## AUFGABE 1
Zitiere aus dem Meerforellenrezept weiter unten wortgetreu alles von „Hier als Einstand“ bis hinunter zu „leicht bedeckt ist.“.

### AUSZUG ###

# Gebackene Meerforelle in Sahnesoße



## Kay (12. Juli 2004)

Moin Moin zusammen!
Hier als Einstand mein Favoritenrezept. Habe es schon einmal auf der Mefo-Seite eines Freundes gepostet. Meine Gäste lassen grundsätzlich nur eine saubergeleckte Schüssel über. :q 

Meerforelle 2-2,5 kg. Schuppen nicht vergessen. Je ein 250 ml-Becher Schmand, Saure Sahne, Sahne (unter Umständen mehr, für "Soße satt"), 3-4 große Zwiebeln, 4 Knoblauchzehen, Speck in Scheiben dünn geschnitten, Pfeffer, Salz, Paprikapulver, frischer Dill, nach belieben auch frische Petersilie.

Fisch von innen und außen leicht salzen und pfeffern. Zwiebeln, Knoblauch, Dill mit dem Wiegemesser klein hacken, alles vermischen. Mit einem Teil davon den Fisch füllen, mit Spießen vorsichtig schließen. Danach den Fisch mit den Speckscheiben vollständig einwickeln. Fisch in feuerfeste Form geben und den Rest der Mischung um den Fisch verteilen. Wasser dazugeben, bis der Boden ganz leicht bedeckt ist.

###

## AUFGABE 2
Wie viele Zeilen der folgenden Auflistung enthalten die Zeichenfolge „center“? Zähle unter Beachtung der Groß- und Kleinschreibung und gib nur die Zahl an.

### DATENTEIL ###

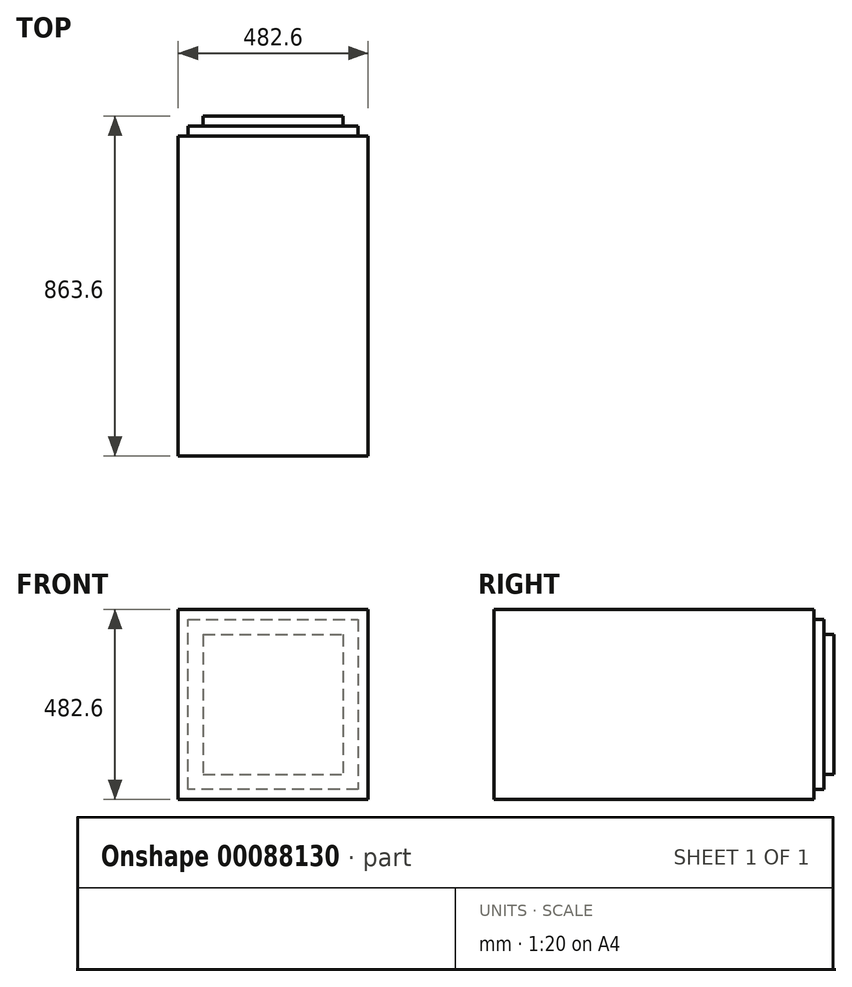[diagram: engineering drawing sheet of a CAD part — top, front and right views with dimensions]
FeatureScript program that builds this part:
annotation { "Feature Type Name" : "Feature", "Feature Type Description" : "" }
export const myFeature = defineFeature(function(context is Context, id is Id, definition is map)
    precondition{}
    {
        {
            var Q0;
            Q0=qCreatedBy(makeId("Top.planeOp"),FACE);
            var sketch = newSketch(context, id + "F0", { "sketchPlane" : qUnion([Q0])});
            skLineSegment(sketch, "E0.bottom", {"start": v(-688.12, 344.63) * mm, "end": v(-205.52, 344.63) * mm});
            skLineSegment(sketch, "E0.top", {"start": v(-688.12, -468.17) * mm, "end": v(-205.52, -468.17) * mm});
            skLineSegment(sketch, "E0.left", {"start": v(-688.12, 344.63) * mm, "end": v(-688.12, -468.17) * mm});
            skLineSegment(sketch, "E0.right", {"start": v(-205.52, 344.63) * mm, "end": v(-205.52, -468.17) * mm});
            skSolve(sketch);
        }
        {
            var Q0;
            Q0 = qSketchRegion(id + "F0", true);
            extrude(context, id + "F1", {"entities" : qUnion([Q0]), "depth" : 482.6 * mm});
        }
        {
            var Q0;
            Q0=makeQuery(id+"F1.opExtrude","SWEPT_FACE",FACE,{"disambiguationData":[OSD([sQuery(id+"F0.wireOp",EDGE,"E0.bottom")])]});
            var sketch = newSketch(context, id + "F2", { "sketchPlane" : qUnion([Q0])});
            skLineSegment(sketch, "E1.0", {"start": v(688.12, 482.6) * mm, "end": v(688.12, 0) * mm});
            skLineSegment(sketch, "E1.1", {"start": v(688.12, 0) * mm, "end": v(205.52, 0) * mm});
            skLineSegment(sketch, "E1.2", {"start": v(688.12, 482.6) * mm, "end": v(205.52, 482.6) * mm});
            skLineSegment(sketch, "E1.3", {"start": v(205.52, 482.6) * mm, "end": v(205.52, 0) * mm});
            skLineSegment(sketch, "E2.0", {"start": v(624.62, 419.1) * mm, "end": v(269.02, 419.1) * mm});
            skLineSegment(sketch, "E2.1", {"start": v(624.62, 419.1) * mm, "end": v(624.62, 63.5) * mm});
            skLineSegment(sketch, "E2.2", {"start": v(624.62, 63.5) * mm, "end": v(269.02, 63.5) * mm});
            skLineSegment(sketch, "E2.3", {"start": v(269.02, 419.1) * mm, "end": v(269.02, 63.5) * mm});
            skLineSegment(sketch, "E3.0", {"start": v(230.92, 25.4) * mm, "end": v(662.72, 25.4) * mm});
            skLineSegment(sketch, "E3.1", {"start": v(230.92, 457.2) * mm, "end": v(230.92, 25.4) * mm});
            skLineSegment(sketch, "E3.2", {"start": v(662.72, 457.2) * mm, "end": v(230.92, 457.2) * mm});
            skLineSegment(sketch, "E3.3", {"start": v(662.72, 25.4) * mm, "end": v(662.72, 457.2) * mm});
            skSolve(sketch);
        }
        {
            var Q0;
            Q0=makeQuery(id+"F2.imprint","IMPRINT",FACE,{"disambiguationData":[TD([[makeQuery(id+"F2.imprint","IMPRINT",EDGE,{"derivedFrom":sQuery(id+"F2.wireOp",EDGE,"E2.0")}),1.0]])]});
            extrude(context, id + "F3", {"entities" : qUnion([Q0]), "operationType" : NewBodyOperationType.ADD, "depth" : 50.8 * mm});
        }
        {
            var Q0;
            Q0=makeQuery(id+"F2.imprint","IMPRINT",FACE,{"disambiguationData":[TD([[makeQuery(id+"F2.imprint","IMPRINT",EDGE,{"derivedFrom":sQuery(id+"F2.wireOp",EDGE,"E2.0")}),-1.0]])]});
            extrude(context, id + "F4", {"entities" : qUnion([Q0]), "operationType" : NewBodyOperationType.ADD, "depth" : 25.4 * mm});
        }
    });
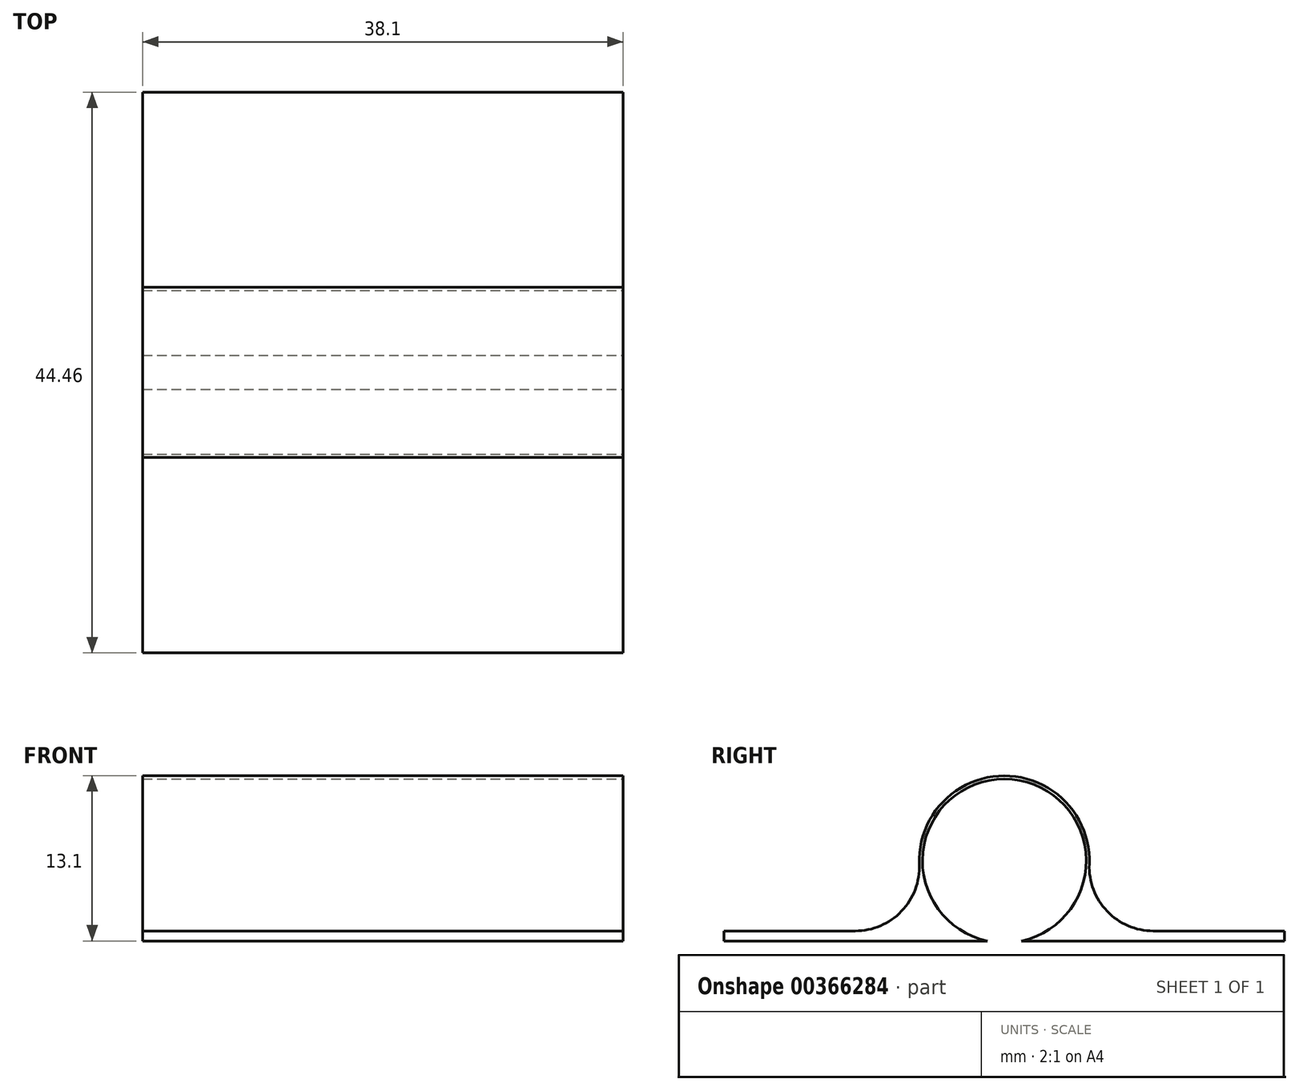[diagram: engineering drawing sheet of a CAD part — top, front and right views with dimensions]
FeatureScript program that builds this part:
annotation { "Feature Type Name" : "Feature", "Feature Type Description" : "" }
export const myFeature = defineFeature(function(context is Context, id is Id, definition is map)
    precondition{}
    {
        {
            var Q0;
            Q0=qCreatedBy(makeId("Right.planeOp"),FACE);
            var sketch = newSketch(context, id + "F0", { "sketchPlane" : qUnion([Q0])});
            skLineSegment(sketch, "E0", {"start": v(-22.23, 0) * mm, "end": v(-22.23, 0.8) * mm});
            skLineSegment(sketch, "E1", {"start": v(-22.23, 0.8) * mm, "end": v(-3.83, 0.8) * mm});
            skArc(sketch, "E2", {"start": v(3.83, 0.8) * mm, "mid": v(0, 13.1) * mm, "end": v(-3.83, 0.8) * mm});
            skLineSegment(sketch, "E3", {"start": v(0, 0) * mm, "end": v(-22.23, 0) * mm});
            skLineSegment(sketch, "E4.MirrorCS", {"start": v(0, 0) * mm, "end": v(22.23, 0) * mm});
            skLineSegment(sketch, "E5.MirrorCS", {"start": v(22.23, 0.8) * mm, "end": v(3.83, 0.8) * mm});
            skLineSegment(sketch, "E6.MirrorCS", {"start": v(22.23, 0) * mm, "end": v(22.23, 0.8) * mm});
            skSolve(sketch);
        }
        {
            var Q0;
            Q0=makeQuery(id+"F0.imprint","IMPRINT",FACE,{"disambiguationData":[TD([[makeQuery(id+"F0.imprint","IMPRINT",EDGE,{"derivedFrom":sQuery(id+"F0.wireOp",EDGE,"E0")}),-1.0]])]});
            extrude(context, id + "F1", {"entities" : qUnion([Q0]), "depth" : 38.1 * mm});
        }
        {
            var Q0;
            Q0=makeQuery(id+"F1.opExtrude","CAP_FACE",FACE,{"disambiguationData":[OSD([sQuery(id+"F0.wireOp",EDGE,"E0"),sQuery(id+"F0.wireOp",EDGE,"E1"),sQuery(id+"F0.wireOp",EDGE,"E2"),sQuery(id+"F0.wireOp",EDGE,"E3"),sQuery(id+"F0.wireOp",EDGE,"E4.MirrorCS"),sQuery(id+"F0.wireOp",EDGE,"E5.MirrorCS"),sQuery(id+"F0.wireOp",EDGE,"E6.MirrorCS")])],"isStart":false});
            var sketch = newSketch(context, id + "F2", { "sketchPlane" : qUnion([Q0])});
            skArc(sketch, "E7", {"start": v(1.35, 0) * mm, "mid": v(0, 12.84) * mm, "end": v(-1.35, 0) * mm});
            skLineSegment(sketch, "E8", {"start": v(-1.35, 0) * mm, "end": v(1.35, 0) * mm});
            skSolve(sketch);
        }
        {
            var Q0;
            Q0 = qSketchRegion(id + "F2", true);
            extrude(context, id + "F3", {"entities" : qUnion([Q0]), "operationType" : NewBodyOperationType.REMOVE, "endBound" : BoundingType.THROUGH_ALL, "oppositeDirection" : true, "depth" : 25.4 * mm});
        }
        {
            var Q0;
            Q0=makeQuery(id+"F1.opExtrude","SWEPT_EDGE",EDGE,{"disambiguationData":[OSD([sQuery(id+"F0.wireOp",EDGE,"E1"),sQuery(id+"F0.wireOp",EDGE,"E2")])]});
            var Q1;
            Q1=makeQuery(id+"F1.opExtrude","SWEPT_EDGE",EDGE,{"disambiguationData":[OSD([sQuery(id+"F0.wireOp",EDGE,"E2"),sQuery(id+"F0.wireOp",EDGE,"E5.MirrorCS")])]});
            fillet(context, id + "F4", {"entities" : qUnion([Q0, Q1]), "radius" : 5.08 * mm, "tangentPropagation" : true, "allowEdgeOverflow" : false});
        }
        {
            var Q0;
            {var subQ0=sQuery(id+"F2.wireOp",EDGE,"E7");Q0=makeQuery(id+"F2.imprint","IMPRINT",FACE,{"disambiguationData":[TD([[makeQuery(id+"F2.imprint","IMPRINT",EDGE,{"derivedFrom":subQ0}),1.0]])]});}
            extrude(context, id + "F5", {"entities" : qUnion([Q0]), "operationType" : NewBodyOperationType.REMOVE, "endBound" : BoundingType.THROUGH_ALL, "oppositeDirection" : true, "depth" : 25.4 * mm});
        }
    });
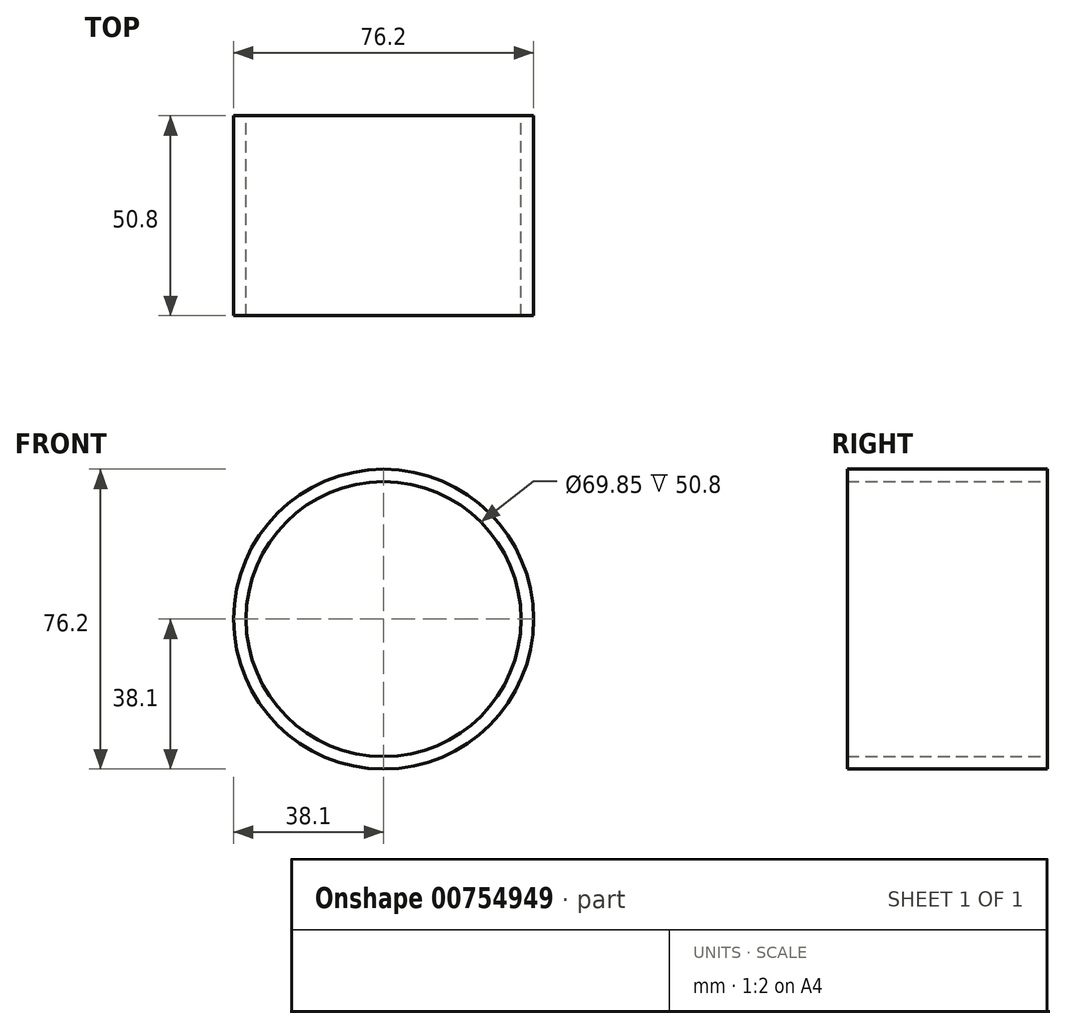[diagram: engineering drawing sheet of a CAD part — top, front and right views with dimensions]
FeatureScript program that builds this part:
annotation { "Feature Type Name" : "Feature", "Feature Type Description" : "" }
export const myFeature = defineFeature(function(context is Context, id is Id, definition is map)
    precondition{}
    {
        {
            var Q0;
            Q0=qCreatedBy(makeId("Front.planeOp"),FACE);
            var sketch = newSketch(context, id + "F0", { "sketchPlane" : qUnion([Q0])});
            skCircle(sketch, "E0", {"center": v(0, 0) * mm, "radius": 38.1 * mm});
            skCircle(sketch, "E1", {"center": v(0, 0) * mm, "radius": 34.93 * mm});
            skSolve(sketch);
        }
        {
            var Q0;
            Q0 = qSketchRegion(id + "F0", true);
            extrude(context, id + "F1", {"entities" : qUnion([Q0]), "depth" : 50.8 * mm, "offsetDistance" : 25.4 * mm});
        }
    });
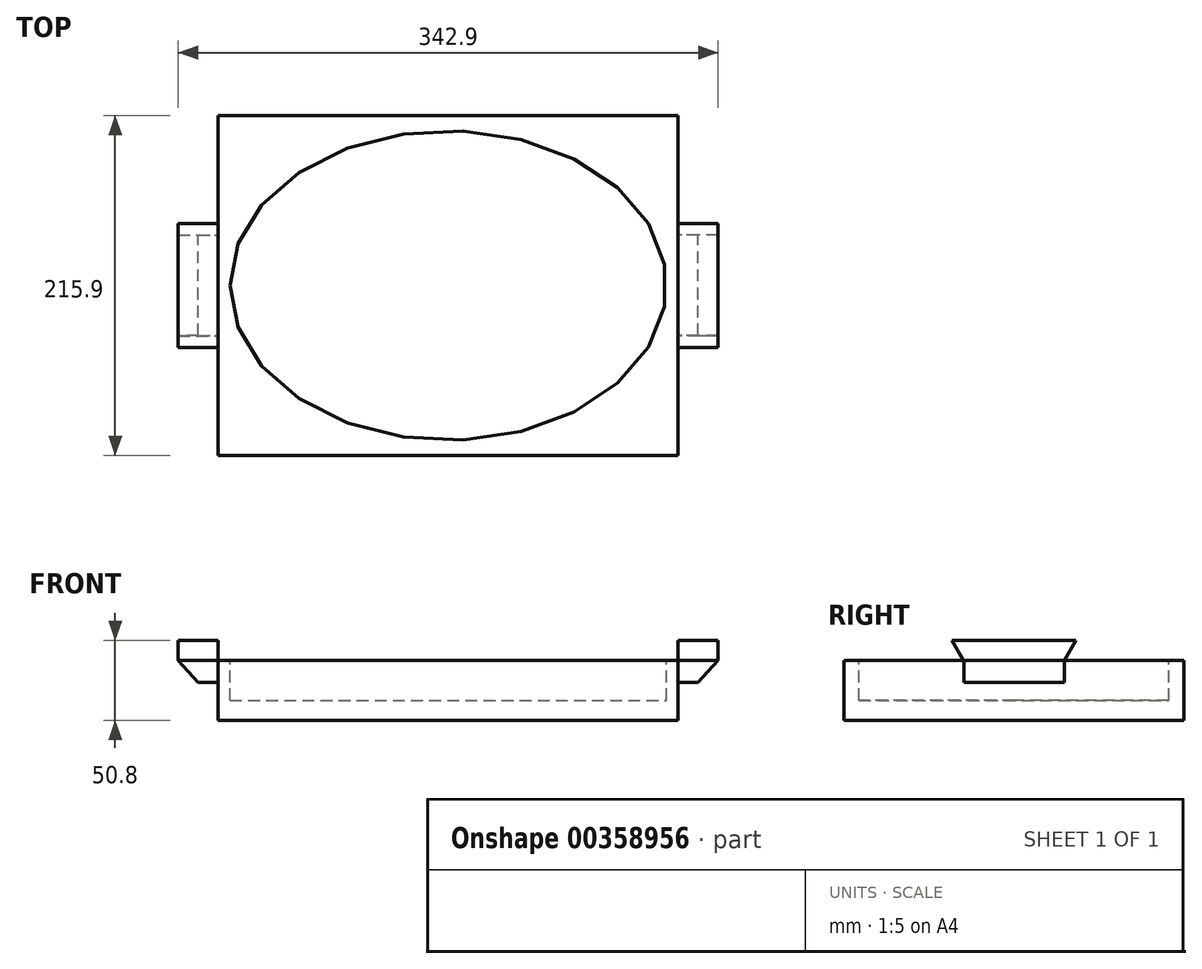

###

## ERGEBNIS 1
Hier als Einstand mein Favoritenrezept. Habe es schon einmal auf der Mefo-Seite eines Freundes gepostet. Meine Gäste lassen grundsätzlich nur eine saubergeleckte Schüssel über. :q 

Meerforelle 2-2,5 kg. Schuppen nicht vergessen. Je ein 250 ml-Becher Schmand, Saure Sahne, Sahne (unter Umständen mehr, für "Soße satt"), 3-4 große Zwiebeln, 4 Knoblauchzehen, Speck in Scheiben dünn geschnitten, Pfeffer, Salz, Paprikapulver, frischer Dill, nach belieben auch frische Petersilie.

Fisch von innen und außen leicht salzen und pfeffern. Zwiebeln, Knoblauch, Dill mit dem Wiegemesser klein hacken, alles vermischen. Mit einem Teil davon den Fisch füllen, mit Spießen vorsichtig schließen. Danach den Fisch mit den Speckscheiben vollständig einwickeln. Fisch in feuerfeste Form geben und den Rest der Mischung um den Fisch verteilen. Wasser dazugeben, bis der Boden ganz leicht bedeckt ist.

## ERGEBNIS 2
2